___ ENTRIES SHOWN
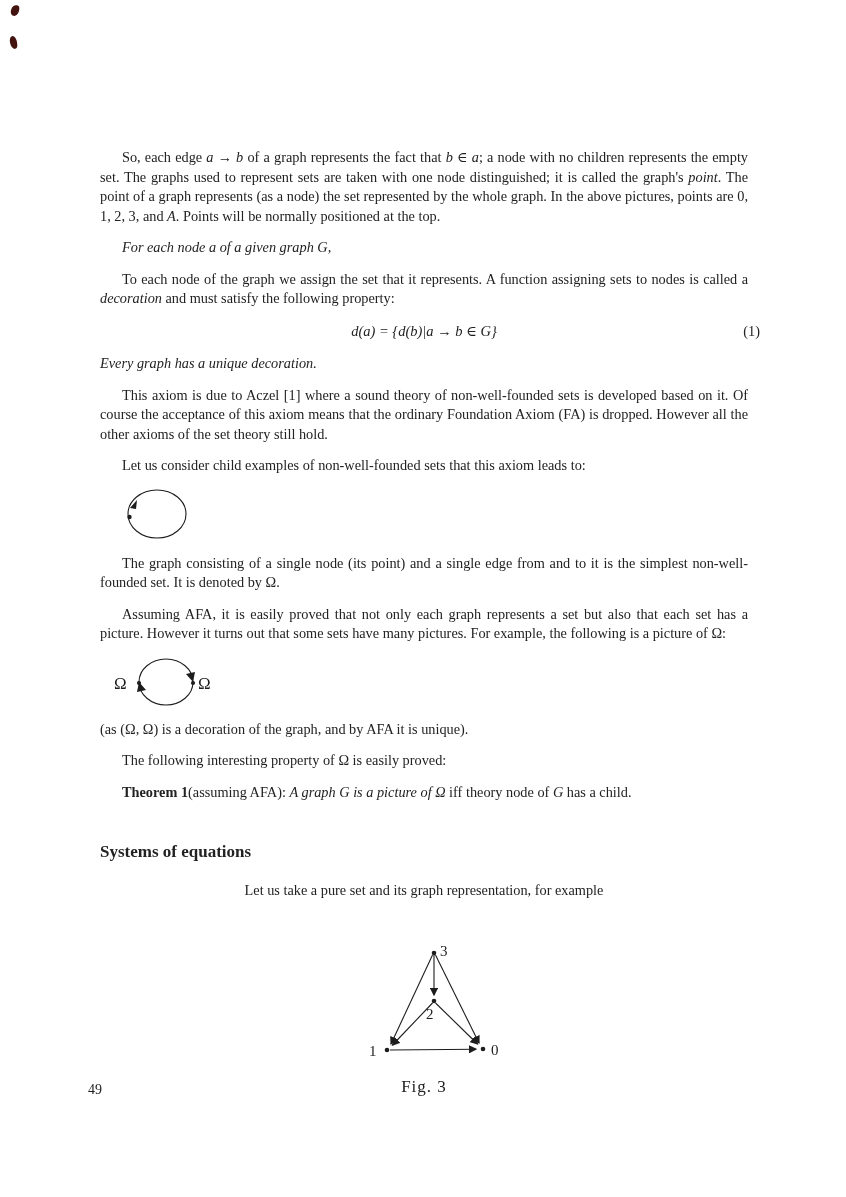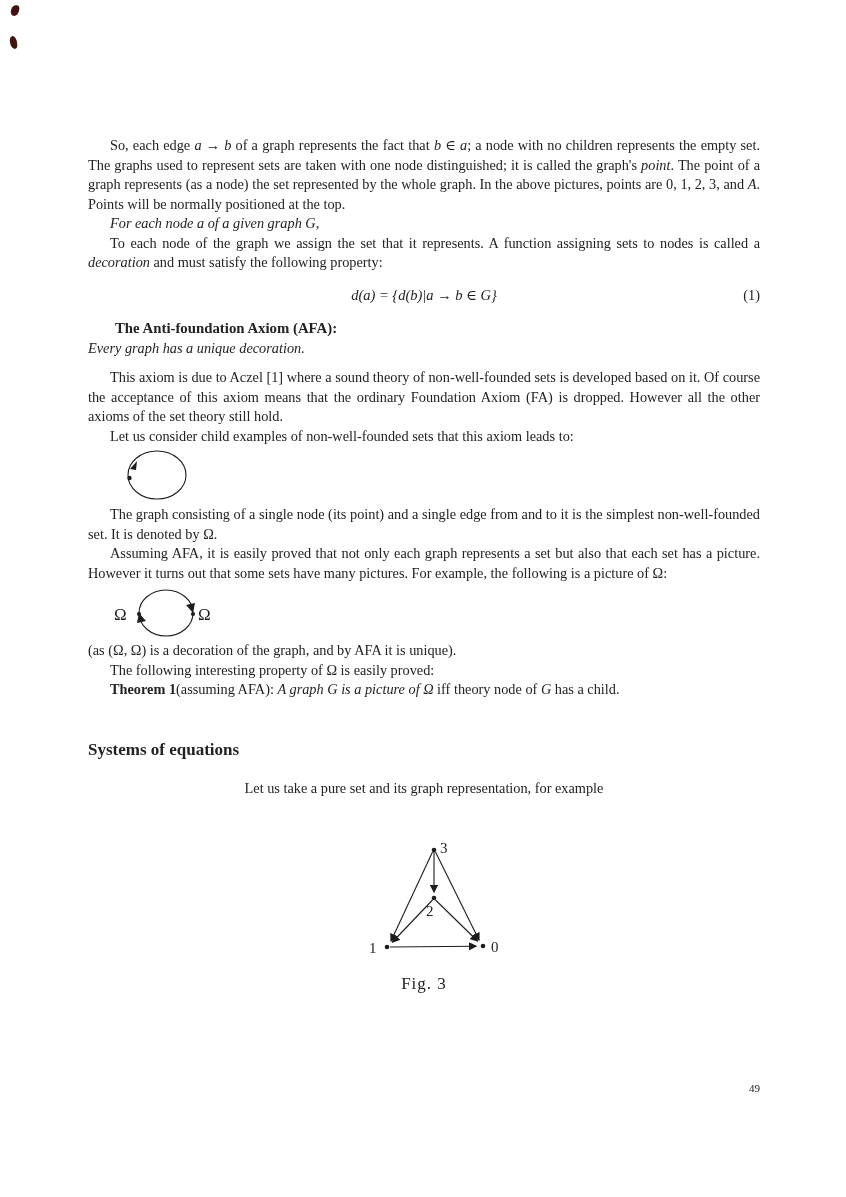"So, each edge a →" p { margin: 0 -> 12px }
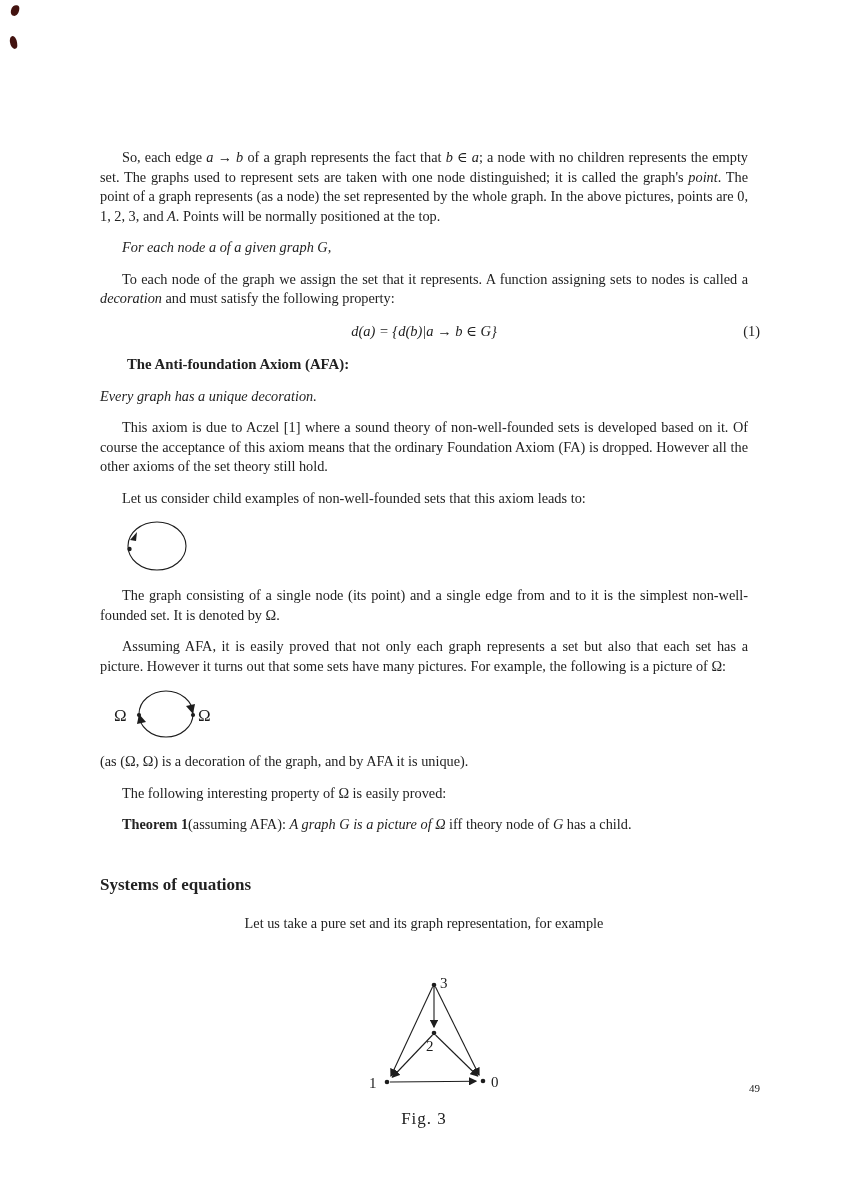"The Anti-foundation Axiom (AFA):" p.afa-head { html: <p>The Anti-foundation Axiom (AFA):</p> -> none }
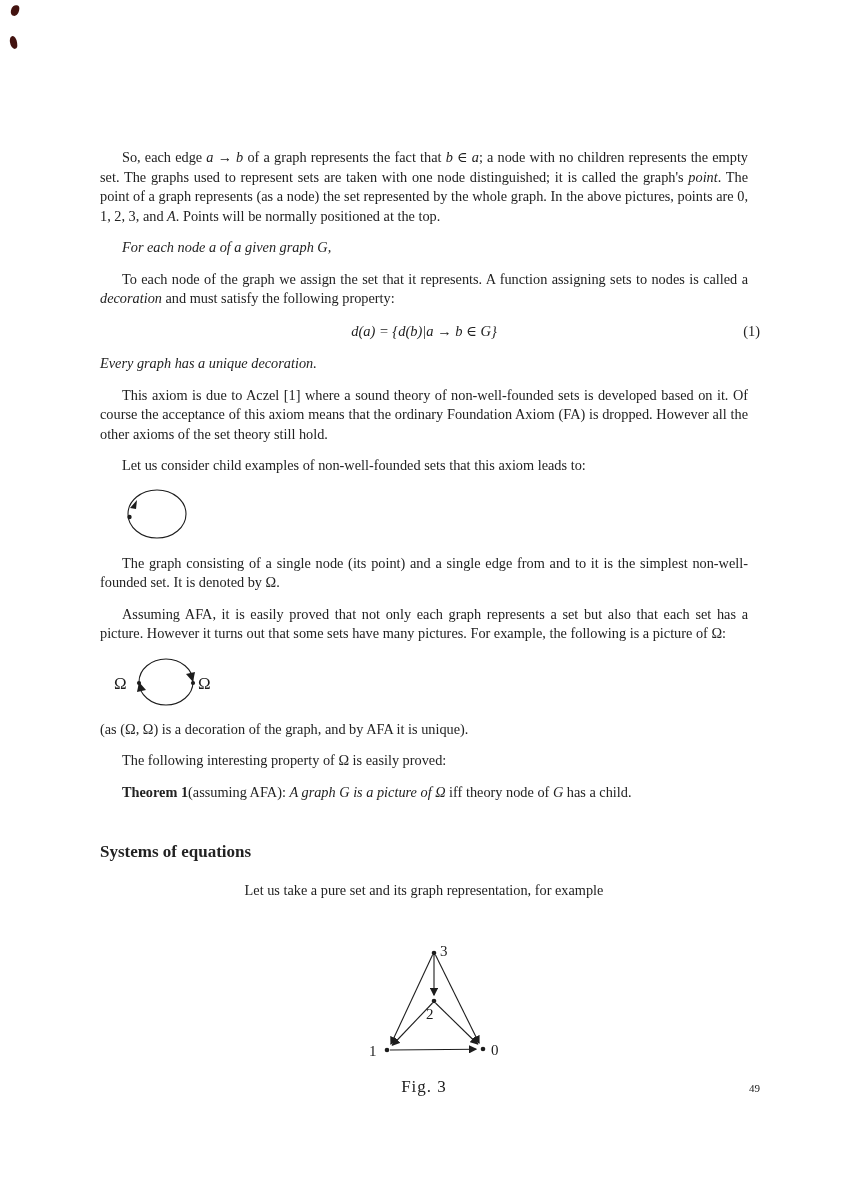"49" .pagenum { font-size: 11px -> 14px; text-align: right -> left }
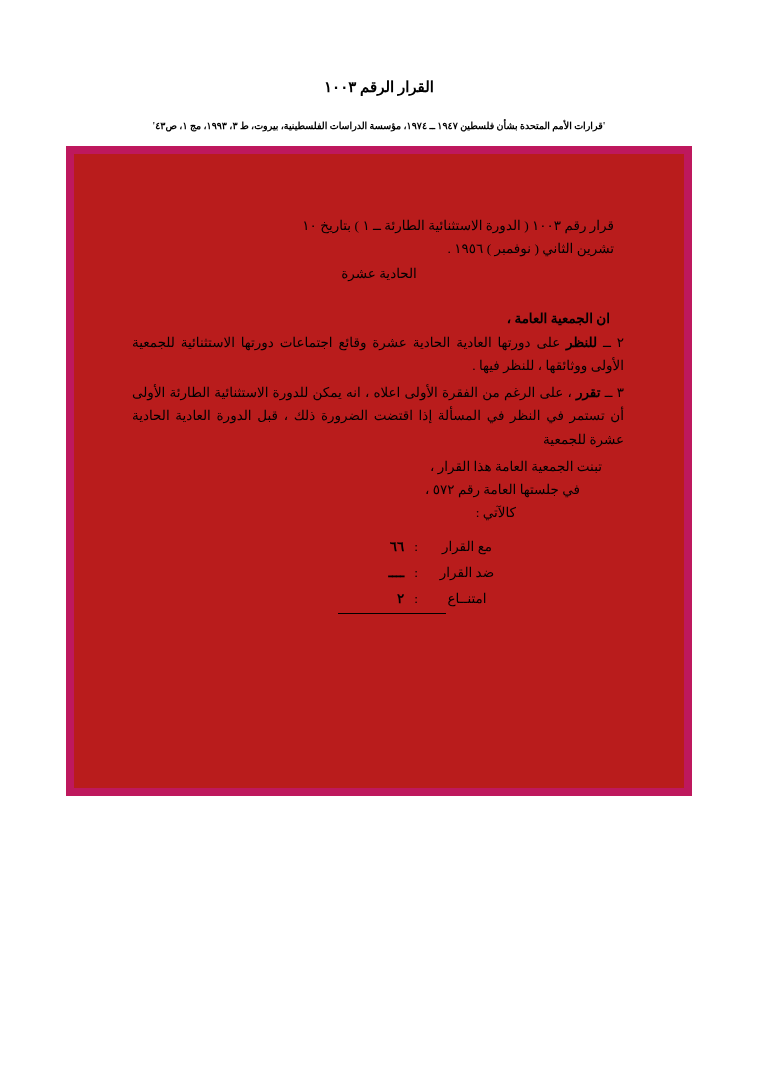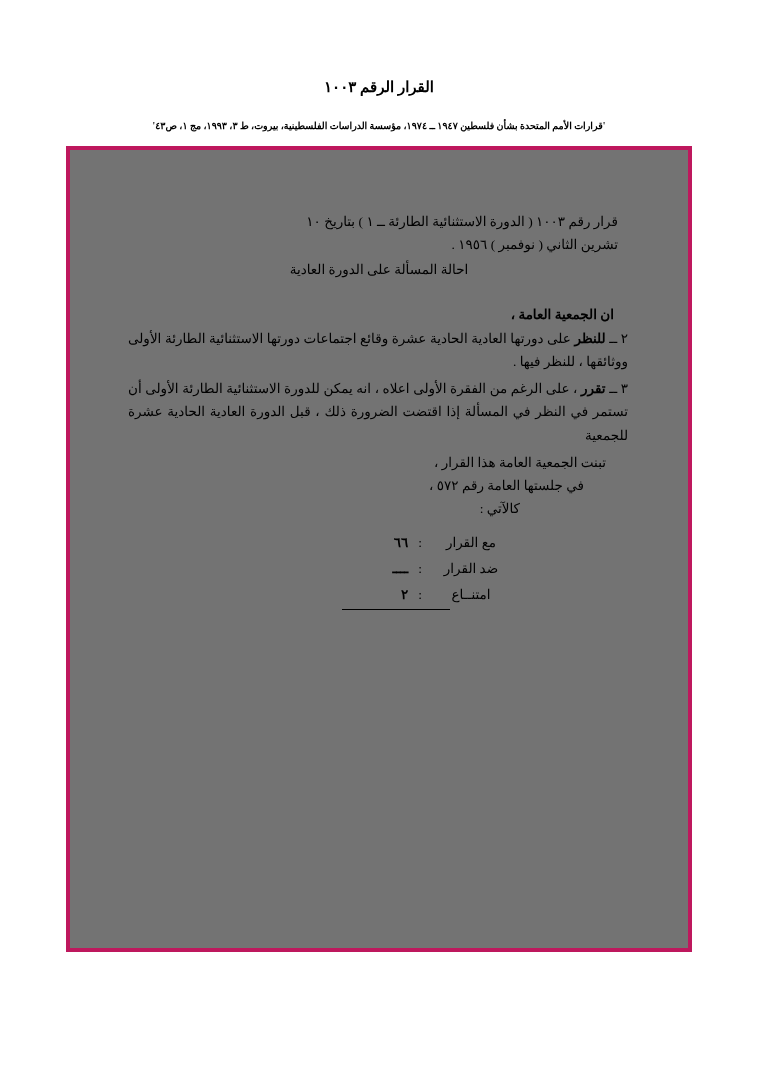"قرار رقم ١٠٠٣ ( الدورة" .frame { background: #737373 -> #b91c1c; border: 4px solid #be185d -> 8px solid #be185d; height: 806px -> 650px }
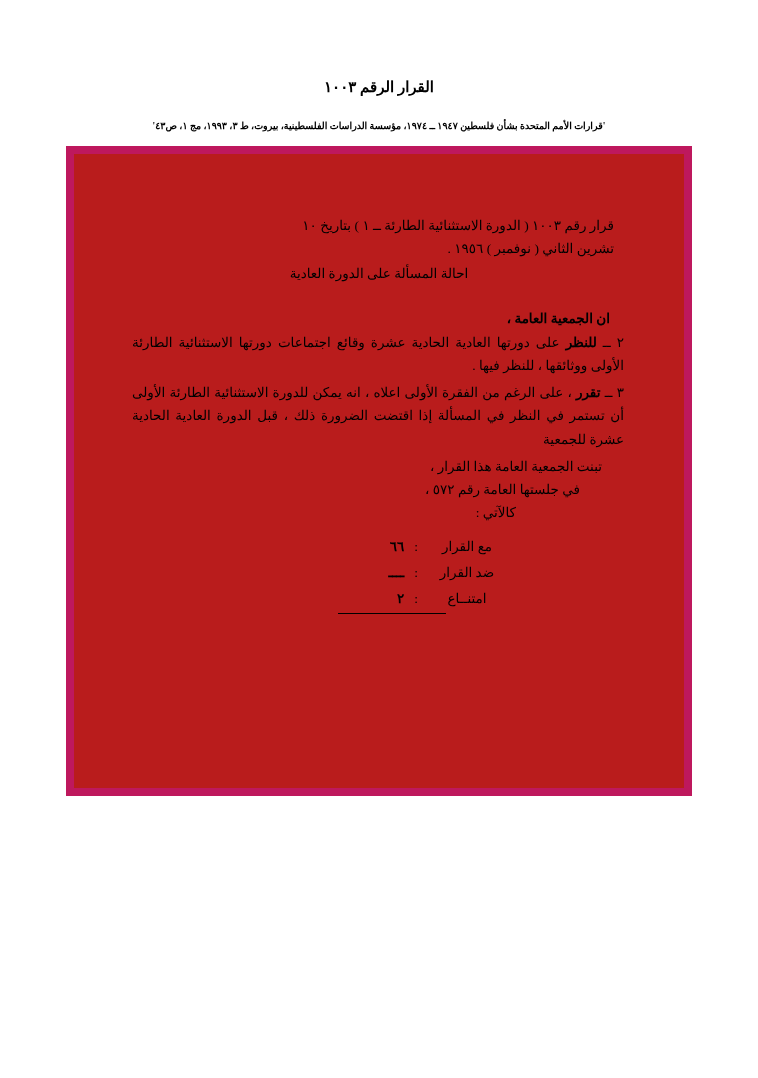"الحادية عشرة" span.ln { html: none -> <span>الحادية عشرة</span> }
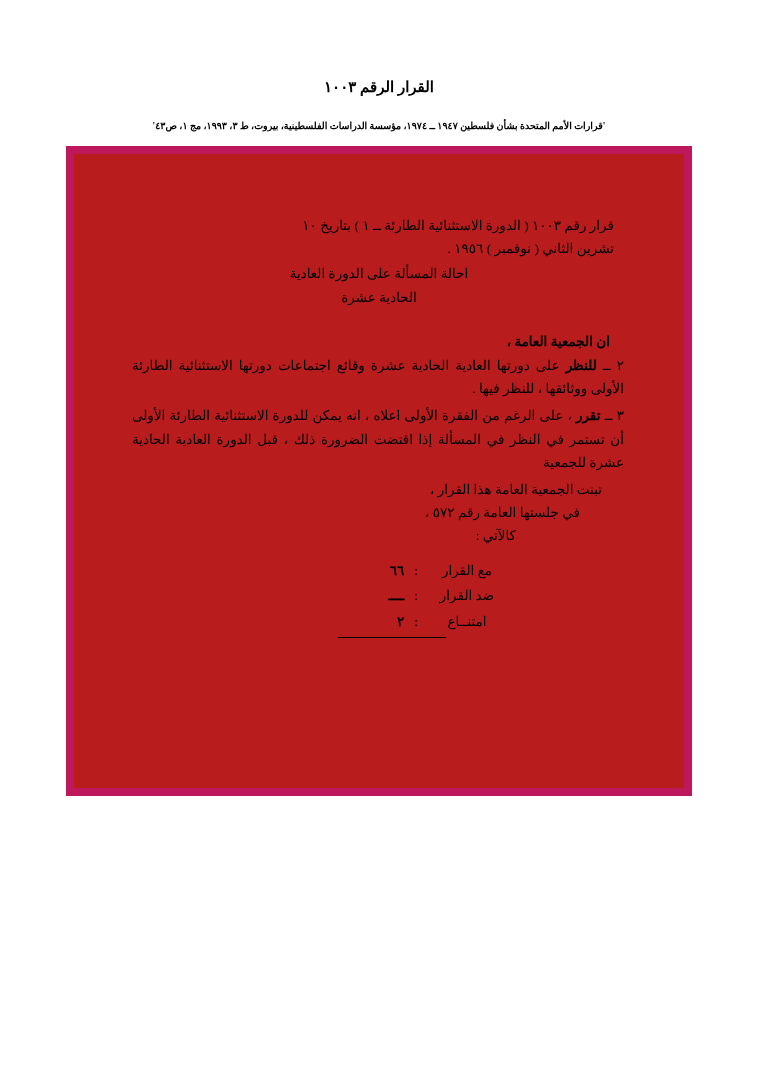"احالة المسألة على الدورة العادية" span.ln { html: <span>احالة المسألة على الدورة العادية</span> -> none }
______
• [WHAT IS BEING ASKED]
Which lines run from the one containing "font-size: 11px ->" to the end of the entries above? Write them out exactly, leaving out every picture.

• [SOLUTION BELOW]
"49" .pagenum { font-size: 11px -> 14px; text-align: right -> left }
"قرار رقم ١٠٠٣ ( الدورة" .frame { background: #737373 -> #b91c1c; border: 4px solid #be185d -> 8px solid #be185d; height: 806px -> 650px }
"الحادية عشرة" span.ln { html: none -> <span>الحادية عشرة</span> }
"احالة المسألة على الدورة العادية" span.ln { html: <span>احالة المسألة على الدورة العادية</span> -> none }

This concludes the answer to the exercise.